Helen picked up the phone and called the store. She shouted down the phone, panic-stricken, then listened, swallowing hard and nodding. She put the phone down. “The fridge, darling. We have to cool him in the fridge!” So they did, holding each other and waiting and hoping it might work. They checked at fifteen-minute intervals but the staleness remained. Maybe not as bad, but it remained nevertheless.

“What are we to do?” Lenny asked holding the phone to his ear.

“I warned you,” the elderly lady said. She had brought her fist down upon her spider on hearing the news of the stale baby having gotten sick. The spider was still living and desperately tried to maneuver its crushed body; two of the legs still trying to walk.

“What else can we do?” Lenny asked. “The freezer, will that work?”

The elderly shop owner thought about it. It was the best shot they had. She shouldn’t ever have sold the baby to them. She should have known it would end in tears.

“Yes, try the freezer,” she said, shaking her head, furious that parents could be so negligent. She slammed the phone down and gazed at the mutilated spider. She brushed it into her hand and was about to eat the remains when she changed her mind and tossed it onto the floor for her cat to eat instead.

Lenny and Helen put the baby in the freezer. Before shutting the door Helen placed a kiss on the baby’s forehead. Bobby looked so small and innocent; his skin so horribly discolored and that horrid white mould still under his fingernails and between his toes.

They waited, as with the fridge, opening the door at fifteen-minute intervals. It seemed to be working, slowly but surely their baby was getting its freshness back.

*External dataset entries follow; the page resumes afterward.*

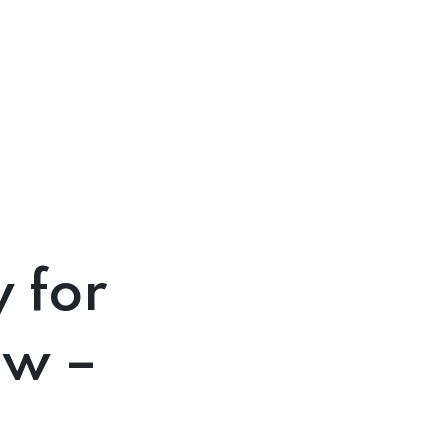
 for
ow –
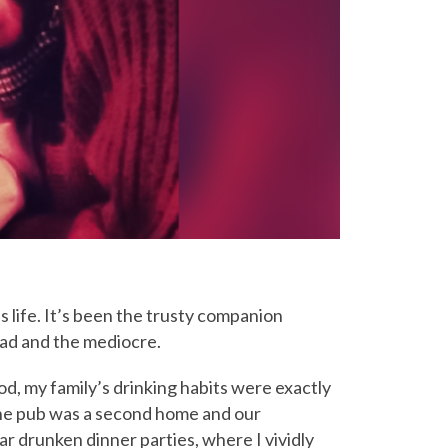
s life. It’s been the trusty companion
 bad and the mediocre.
od, my family’s drinking habits were exactly
 The pub was a second home and our
r drunken dinner parties, where I vividly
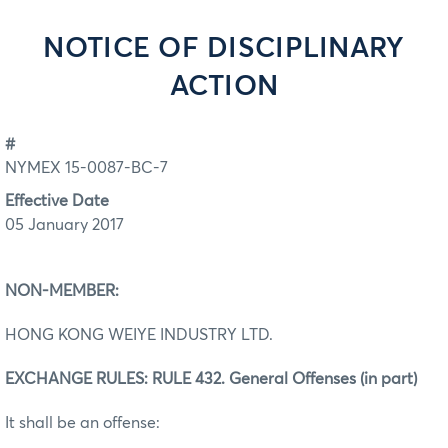
NOTICE OF DISCIPLINARY
ACTION
#
NYMEX 15-0087-BC-7
Effective Date
05 January 2017
NON-MEMBER:
HONG KONG WEIYE INDUSTRY LTD.
EXCHANGE RULES: RULE 432. General Offenses (in part)
It shall be an offense:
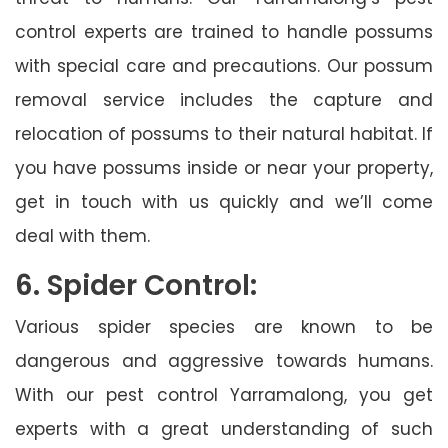
control experts are trained to handle possums
with special care and precautions. Our possum
removal service includes the capture and
relocation of possums to their natural habitat. If
you have possums inside or near your property,
get in touch with us quickly and we’ll come
deal with them.
6. Spider Control:
Various spider species are known to be
dangerous and aggressive towards humans.
With our pest control Yarramalong, you get
experts with a great understanding of such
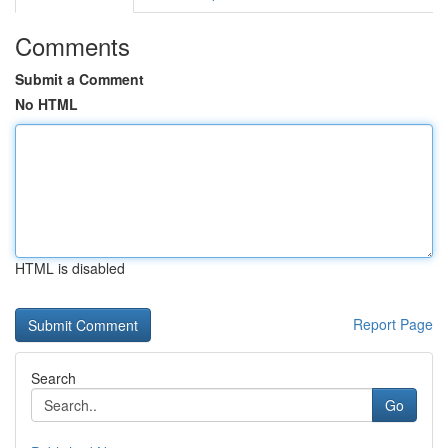
Comments
Submit a Comment
No HTML
HTML is disabled
Report Page
Search
Go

They took it in turns during the night keeping an eye on the baby while the other slept. As Helen sat in the chair she closed her eyes briefly, shut to rest them, but she thought as long as she kept on thinking she couldn’t fall asleep. And she had at least learnt her lesson from today and would never be so irresponsible again. And then she was asleep...

Helen and Lenny awoke together at 11.47 am with the sun shining upon their faces. They yawned together, they stood together and then they looked together for the baby. Realization hit home and together they opened the freezer door. Baby Bobby was perfectly normal, perfectly peaceful — perfectly dead.

Lenny carried the lifeless baby back to the store. As he entered the elderly lady was already shaking her head. Lenny held the body out to her.

“Please, can’t you do anything?”

She nodded, and held her hands out. Lenny passed her the baby and she stroked the baby’s head. That hairy mole, twice the size it had been, crawled across her knuckles as Lenny watched.

Then the baby was alive and it was smiling at the lady.

“Oh God, thank you!” Lenny said holding his arms out to reclaim the baby.

The elderly lady shook her head again this time smiling with disappointment, her small teeth glistening with saliva.

“No, no, you misunderstand.”

And Lenny felt the hands grasping him. Two policemen had seized him clutching him under the armpits and carrying him out into the sun. And now the hearse was again waiting. Lenny knew what was coming — the slim, pale man was already exiting the coffin as they approached.

He held the lid while the police officers threw Lenny inside. Then the lid was closed and the policemen held it down while the pale man hammered the nails into the wood.